Jiwa sejatimu selalu pulang dalam mimpiku, padahal ragamu ada bersamaku.
Masihkah tirai misteri menjadi dinding di antara kita?
Dalam mimpi tawamu masih seperti dulu.
Ketika kita mencuri sepotong surga penuh cinta, lalu kita terkapar di bawah pohon waru tepi pantai Pasir Putih.
Bisikmu berkejaran dengan deru angin laut, mendesis pada cuping telingaku yang hanya dapat menerka sebagian makna.

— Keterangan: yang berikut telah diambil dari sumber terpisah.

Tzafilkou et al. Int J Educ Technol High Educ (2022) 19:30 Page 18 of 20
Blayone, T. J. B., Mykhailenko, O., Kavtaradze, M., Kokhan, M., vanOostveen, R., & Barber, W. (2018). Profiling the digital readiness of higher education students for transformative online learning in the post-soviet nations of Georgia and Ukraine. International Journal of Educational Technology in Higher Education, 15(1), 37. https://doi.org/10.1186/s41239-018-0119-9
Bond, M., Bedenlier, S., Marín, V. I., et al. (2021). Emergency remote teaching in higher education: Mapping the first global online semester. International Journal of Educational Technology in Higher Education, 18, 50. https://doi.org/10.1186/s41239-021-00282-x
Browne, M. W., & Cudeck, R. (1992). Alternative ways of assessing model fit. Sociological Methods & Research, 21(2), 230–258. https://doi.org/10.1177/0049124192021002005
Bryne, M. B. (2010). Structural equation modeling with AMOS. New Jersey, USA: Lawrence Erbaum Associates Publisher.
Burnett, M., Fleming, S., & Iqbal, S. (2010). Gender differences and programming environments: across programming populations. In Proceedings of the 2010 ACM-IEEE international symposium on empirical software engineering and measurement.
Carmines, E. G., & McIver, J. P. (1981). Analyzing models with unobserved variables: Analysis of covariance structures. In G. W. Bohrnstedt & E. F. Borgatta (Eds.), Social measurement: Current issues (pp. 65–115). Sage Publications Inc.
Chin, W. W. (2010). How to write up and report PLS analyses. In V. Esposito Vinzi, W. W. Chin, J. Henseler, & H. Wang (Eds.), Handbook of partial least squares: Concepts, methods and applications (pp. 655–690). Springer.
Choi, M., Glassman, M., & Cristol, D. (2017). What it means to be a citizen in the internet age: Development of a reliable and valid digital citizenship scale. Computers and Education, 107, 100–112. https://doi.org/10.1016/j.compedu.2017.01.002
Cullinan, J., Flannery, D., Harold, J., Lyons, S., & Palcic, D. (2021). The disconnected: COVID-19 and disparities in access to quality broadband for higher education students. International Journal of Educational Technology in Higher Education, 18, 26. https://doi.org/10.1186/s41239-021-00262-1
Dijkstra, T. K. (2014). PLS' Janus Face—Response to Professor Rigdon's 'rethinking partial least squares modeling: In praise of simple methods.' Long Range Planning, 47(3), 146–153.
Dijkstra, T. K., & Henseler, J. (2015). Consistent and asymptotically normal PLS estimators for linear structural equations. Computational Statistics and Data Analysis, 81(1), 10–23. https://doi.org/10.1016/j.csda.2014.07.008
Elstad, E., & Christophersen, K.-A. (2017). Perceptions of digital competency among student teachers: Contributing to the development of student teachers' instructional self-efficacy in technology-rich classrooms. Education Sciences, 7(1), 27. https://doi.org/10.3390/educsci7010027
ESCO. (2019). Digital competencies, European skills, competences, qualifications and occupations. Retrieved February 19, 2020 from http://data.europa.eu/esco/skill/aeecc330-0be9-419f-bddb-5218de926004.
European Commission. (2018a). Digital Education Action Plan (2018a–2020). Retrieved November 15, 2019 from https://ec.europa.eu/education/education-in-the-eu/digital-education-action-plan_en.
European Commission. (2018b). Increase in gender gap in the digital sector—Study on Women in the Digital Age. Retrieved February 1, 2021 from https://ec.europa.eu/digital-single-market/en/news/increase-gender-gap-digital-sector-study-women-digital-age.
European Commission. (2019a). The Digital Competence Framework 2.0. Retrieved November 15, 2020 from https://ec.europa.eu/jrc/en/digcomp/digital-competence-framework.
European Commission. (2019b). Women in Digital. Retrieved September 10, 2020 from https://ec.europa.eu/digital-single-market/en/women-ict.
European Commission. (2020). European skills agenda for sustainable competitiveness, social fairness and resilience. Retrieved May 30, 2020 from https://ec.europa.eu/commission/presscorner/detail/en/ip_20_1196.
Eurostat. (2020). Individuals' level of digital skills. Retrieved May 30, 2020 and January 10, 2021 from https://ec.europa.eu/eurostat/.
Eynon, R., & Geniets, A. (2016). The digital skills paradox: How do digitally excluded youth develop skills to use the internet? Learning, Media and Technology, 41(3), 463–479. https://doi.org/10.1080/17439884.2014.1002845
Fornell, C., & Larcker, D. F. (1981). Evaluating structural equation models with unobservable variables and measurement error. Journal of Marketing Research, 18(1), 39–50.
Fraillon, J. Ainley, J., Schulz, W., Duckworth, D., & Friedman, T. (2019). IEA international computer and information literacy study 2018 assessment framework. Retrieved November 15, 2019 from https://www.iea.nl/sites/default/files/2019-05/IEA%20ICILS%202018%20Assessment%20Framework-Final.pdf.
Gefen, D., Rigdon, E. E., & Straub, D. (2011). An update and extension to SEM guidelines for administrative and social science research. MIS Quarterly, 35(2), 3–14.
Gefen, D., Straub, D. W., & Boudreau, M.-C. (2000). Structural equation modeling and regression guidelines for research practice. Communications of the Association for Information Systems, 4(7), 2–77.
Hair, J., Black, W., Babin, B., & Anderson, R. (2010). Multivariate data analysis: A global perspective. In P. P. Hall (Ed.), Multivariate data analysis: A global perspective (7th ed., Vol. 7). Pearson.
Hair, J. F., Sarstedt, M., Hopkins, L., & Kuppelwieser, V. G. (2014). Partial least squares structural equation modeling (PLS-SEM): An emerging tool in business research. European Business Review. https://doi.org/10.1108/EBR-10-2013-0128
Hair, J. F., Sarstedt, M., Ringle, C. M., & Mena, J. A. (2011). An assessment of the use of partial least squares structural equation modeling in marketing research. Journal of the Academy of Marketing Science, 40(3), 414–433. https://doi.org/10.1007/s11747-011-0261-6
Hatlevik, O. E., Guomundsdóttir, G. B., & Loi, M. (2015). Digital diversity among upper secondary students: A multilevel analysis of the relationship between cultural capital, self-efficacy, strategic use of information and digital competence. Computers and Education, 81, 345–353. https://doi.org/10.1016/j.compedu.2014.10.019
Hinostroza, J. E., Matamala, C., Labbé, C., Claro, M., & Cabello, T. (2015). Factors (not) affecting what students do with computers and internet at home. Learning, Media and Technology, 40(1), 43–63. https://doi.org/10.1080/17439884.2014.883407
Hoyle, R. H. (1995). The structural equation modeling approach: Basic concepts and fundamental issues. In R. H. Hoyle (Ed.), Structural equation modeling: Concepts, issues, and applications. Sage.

Hatiku, rasaku, bahasa tubuhku, dapat mengenali jiwa sejatimu, meski dengan mata terpejam.
Kemudian kamu masuk sepenuhnya dalam dunia mimpiku. Tawa kita menyatu.
Bertahun-tahun, sampai datang awan gelap penuh misteri, mencabut paksa kehadiranmu.
Memisahkan jiwa dengan tetap meninggalkan raga di sisiku.
Raga yang tak lagi kukenali.
Raga yang ditinggalkan jiwa sejati.
Aku terjebak pada sepi dan patah hati, yang perlahan tapi pasti kehilangan aroma cinta.
Tetap kubiarkan kelebat raga lalu lalang di hadapan hatiku yang lengang.
Aku hanya menggenggam hatiku sendiri, menunggu jiwa sejati kembali pulang.
Bertahun kemudian, barisan titik air jatuh berderak begitu saja di teratak.
Meluah merambati dinding dan lantai hati.
Mimpi tentangmu lama memudar.
Kutinggalkan semua harap pada hidup selibat.
Tiba-tiba aku terjebak pada bimbang.
Ketika kamu berkeras, agar kusentuh ragamu.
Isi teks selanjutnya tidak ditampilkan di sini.